At least, that’s what the doctors say now. I saw a doctor about a year ago to discuss issues related to my kids. Many of their tendencies I saw in myself. My reasoning was simple. If I could figure me out, I could figure them out. Help me, help them. It all felt very noble. After several Dr. visits, several medicines, and several tests, the diagnoses was put to paper: OCD (with a little bit of ADHD thrown in for fun).

Most people think of OCD like the television show Monk, a man that obsesses over germs and compulsively performs cleaning rituals as a result. But, that’s not the only flavor of OCD. I don’t have many “compulsions” or rituals. For me, things get stuck in my brain. I can’t shake them. Usually, they are benign or even silly. Sometimes, they cause me to worry- hence the problem. I fear that the side effects of the medicine will return (despite no longer being on medicine!). I fear the anxiety that I felt. I actually fear fear. Because my OCD is “somatic” I inadvertently create the dread that I’m trying so hard to avoid. It’s irrational, and I know it. But, that’s what makes OCD so cruel. And, I was right about my kids- Unlike general anxiety disorders, OCD is commonly a genetic gift (yay! #sarcasm).

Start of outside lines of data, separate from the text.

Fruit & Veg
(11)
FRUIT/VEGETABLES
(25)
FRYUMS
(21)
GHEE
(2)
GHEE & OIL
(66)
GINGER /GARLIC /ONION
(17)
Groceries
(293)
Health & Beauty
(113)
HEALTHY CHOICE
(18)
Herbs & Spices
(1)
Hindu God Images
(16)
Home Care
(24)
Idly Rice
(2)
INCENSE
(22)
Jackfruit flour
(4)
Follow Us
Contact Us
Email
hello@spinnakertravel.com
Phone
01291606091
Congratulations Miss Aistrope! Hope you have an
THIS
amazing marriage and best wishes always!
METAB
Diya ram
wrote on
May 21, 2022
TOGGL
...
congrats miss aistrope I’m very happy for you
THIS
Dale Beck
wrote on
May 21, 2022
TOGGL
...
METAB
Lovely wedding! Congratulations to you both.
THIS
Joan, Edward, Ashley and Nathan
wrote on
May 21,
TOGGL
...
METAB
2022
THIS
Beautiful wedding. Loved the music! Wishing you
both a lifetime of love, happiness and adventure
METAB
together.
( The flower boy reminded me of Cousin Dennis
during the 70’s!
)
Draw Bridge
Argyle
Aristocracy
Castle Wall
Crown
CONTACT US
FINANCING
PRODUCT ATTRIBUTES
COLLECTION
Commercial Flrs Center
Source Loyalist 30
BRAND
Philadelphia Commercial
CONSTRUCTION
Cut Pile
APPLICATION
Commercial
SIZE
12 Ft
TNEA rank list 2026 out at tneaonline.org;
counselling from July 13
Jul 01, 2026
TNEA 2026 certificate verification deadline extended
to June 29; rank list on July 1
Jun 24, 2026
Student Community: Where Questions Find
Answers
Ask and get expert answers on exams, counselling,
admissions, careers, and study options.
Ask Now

I recently learned that some scholars believe that one my favorite figures in church history, Martin Luther, may have also suffered from a type of OCD call scrupulosity. Some of his obsessions were…strange? During prayer, he would often get an image of Satan’s backside (read: butt) stuck in his head and it became a sincere annoyance. While somewhat trivial, Luther’s other obsessions about how a man becomes right with God led ultimately to the Protestant Reformation. Did God use the OCD of an Augustinian monk to spark revival? This thought breathes joy into my bones. Our God is so sovereign, so omnipotent, so wise that he can use our “mental health issues” for his glory.

The fact is I have OCD, OCD does not have me. As Charles Spurgeon so eloquently put it, “What man is altogether sane?”  Dr. Mike Emlet, physician turned Biblical counselor, writes in Descriptions and Prescriptions that ultimately we’re all on a spectrum. But no matter where we fall on that spectrum the biblical invitation is the same for everyone: Rest in King Jesus. The promise that Paul gives us is that the peace of God will guard our hearts and minds (emphasis on the mind). I don’t think we can just “pray away” every struggle we face. But I do believe the promises of God. I believe that he will hold me fast. I believe that he will provide either healing or grace sufficient for my needs. I believe that I can take every fear and every worry and every anxiety (even the irrational ones) to the cross. I believe he is sovereign and good and wise. So, while the world may see OCD as something that needs to be healed, God sees OCD as a means to bring a worldwide revival that we still benefit from to this day.

OCD is my struggle. What’s yours? Regardless, the promises of God are sure. So whatever your flavor of anxiety, let your requests be made known to God with prayer and thanksgiving and the peace of God, which surpasses all understanding (all explanation), will (not might) guard your hearts and your minds in Christ Jesus. All who are weary, all who have OCD, GAD, ADD, ADHD or whatever else… come to Christ and He will give you rest. Your struggles do not preclude you from his promises. Indeed, his promises extend especially to you.

But seriously, Antioch, can we not line up the light with the pulpit?